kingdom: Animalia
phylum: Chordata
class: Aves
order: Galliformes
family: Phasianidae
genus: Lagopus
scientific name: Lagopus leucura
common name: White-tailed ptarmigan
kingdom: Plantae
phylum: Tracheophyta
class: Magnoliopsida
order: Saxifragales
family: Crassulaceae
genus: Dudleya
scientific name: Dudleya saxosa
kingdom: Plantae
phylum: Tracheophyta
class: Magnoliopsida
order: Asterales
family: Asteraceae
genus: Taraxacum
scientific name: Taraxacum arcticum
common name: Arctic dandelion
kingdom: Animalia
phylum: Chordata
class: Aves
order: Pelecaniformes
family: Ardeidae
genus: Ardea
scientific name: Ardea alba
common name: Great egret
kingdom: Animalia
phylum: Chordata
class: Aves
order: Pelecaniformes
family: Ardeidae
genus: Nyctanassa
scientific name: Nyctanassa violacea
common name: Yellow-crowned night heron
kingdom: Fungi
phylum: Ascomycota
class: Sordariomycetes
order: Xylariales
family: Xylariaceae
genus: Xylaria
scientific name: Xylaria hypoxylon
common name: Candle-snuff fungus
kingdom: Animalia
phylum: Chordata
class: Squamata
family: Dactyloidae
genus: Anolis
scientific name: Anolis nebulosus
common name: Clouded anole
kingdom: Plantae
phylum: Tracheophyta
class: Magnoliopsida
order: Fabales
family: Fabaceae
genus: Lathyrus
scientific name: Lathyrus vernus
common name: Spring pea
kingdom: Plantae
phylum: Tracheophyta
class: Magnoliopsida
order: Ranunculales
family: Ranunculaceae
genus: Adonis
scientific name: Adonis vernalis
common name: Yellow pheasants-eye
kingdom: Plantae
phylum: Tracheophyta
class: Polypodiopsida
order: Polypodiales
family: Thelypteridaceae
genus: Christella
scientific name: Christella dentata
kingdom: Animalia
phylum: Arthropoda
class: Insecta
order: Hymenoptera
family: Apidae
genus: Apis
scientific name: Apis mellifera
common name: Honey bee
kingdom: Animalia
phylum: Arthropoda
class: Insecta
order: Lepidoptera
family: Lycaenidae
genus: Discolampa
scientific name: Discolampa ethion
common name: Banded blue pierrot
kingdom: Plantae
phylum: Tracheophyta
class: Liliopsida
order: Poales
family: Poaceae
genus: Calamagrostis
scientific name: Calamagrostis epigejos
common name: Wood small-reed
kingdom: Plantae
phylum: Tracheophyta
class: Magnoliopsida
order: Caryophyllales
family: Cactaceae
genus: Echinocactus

++++++++++

Task goal: Rewrite the listing with "common name" changed to "vernacular name" everywhere it appears, and leave everything else as it is.

Task result:
kingdom: Animalia
phylum: Chordata
class: Aves
order: Galliformes
family: Phasianidae
genus: Lagopus
scientific name: Lagopus leucura
vernacular name: White-tailed ptarmigan
kingdom: Plantae
phylum: Tracheophyta
class: Magnoliopsida
order: Saxifragales
family: Crassulaceae
genus: Dudleya
scientific name: Dudleya saxosa
kingdom: Plantae
phylum: Tracheophyta
class: Magnoliopsida
order: Asterales
family: Asteraceae
genus: Taraxacum
scientific name: Taraxacum arcticum
vernacular name: Arctic dandelion
kingdom: Animalia
phylum: Chordata
class: Aves
order: Pelecaniformes
family: Ardeidae
genus: Ardea
scientific name: Ardea alba
vernacular name: Great egret
kingdom: Animalia
phylum: Chordata
class: Aves
order: Pelecaniformes
family: Ardeidae
genus: Nyctanassa
scientific name: Nyctanassa violacea
vernacular name: Yellow-crowned night heron
kingdom: Fungi
phylum: Ascomycota
class: Sordariomycetes
order: Xylariales
family: Xylariaceae
genus: Xylaria
scientific name: Xylaria hypoxylon
vernacular name: Candle-snuff fungus
kingdom: Animalia
phylum: Chordata
class: Squamata
family: Dactyloidae
genus: Anolis
scientific name: Anolis nebulosus
vernacular name: Clouded anole
kingdom: Plantae
phylum: Tracheophyta
class: Magnoliopsida
order: Fabales
family: Fabaceae
genus: Lathyrus
scientific name: Lathyrus vernus
vernacular name: Spring pea
kingdom: Plantae
phylum: Tracheophyta
class: Magnoliopsida
order: Ranunculales
family: Ranunculaceae
genus: Adonis
scientific name: Adonis vernalis
vernacular name: Yellow pheasants-eye
kingdom: Plantae
phylum: Tracheophyta
class: Polypodiopsida
order: Polypodiales
family: Thelypteridaceae
genus: Christella
scientific name: Christella dentata
kingdom: Animalia
phylum: Arthropoda
class: Insecta
order: Hymenoptera
family: Apidae
genus: Apis
scientific name: Apis mellifera
vernacular name: Honey bee
kingdom: Animalia
phylum: Arthropoda
class: Insecta
order: Lepidoptera
family: Lycaenidae
genus: Discolampa
scientific name: Discolampa ethion
vernacular name: Banded blue pierrot
kingdom: Plantae
phylum: Tracheophyta
class: Liliopsida
order: Poales
family: Poaceae
genus: Calamagrostis
scientific name: Calamagrostis epigejos
vernacular name: Wood small-reed
kingdom: Plantae
phylum: Tracheophyta
class: Magnoliopsida
order: Caryophyllales
family: Cactaceae
genus: Echinocactus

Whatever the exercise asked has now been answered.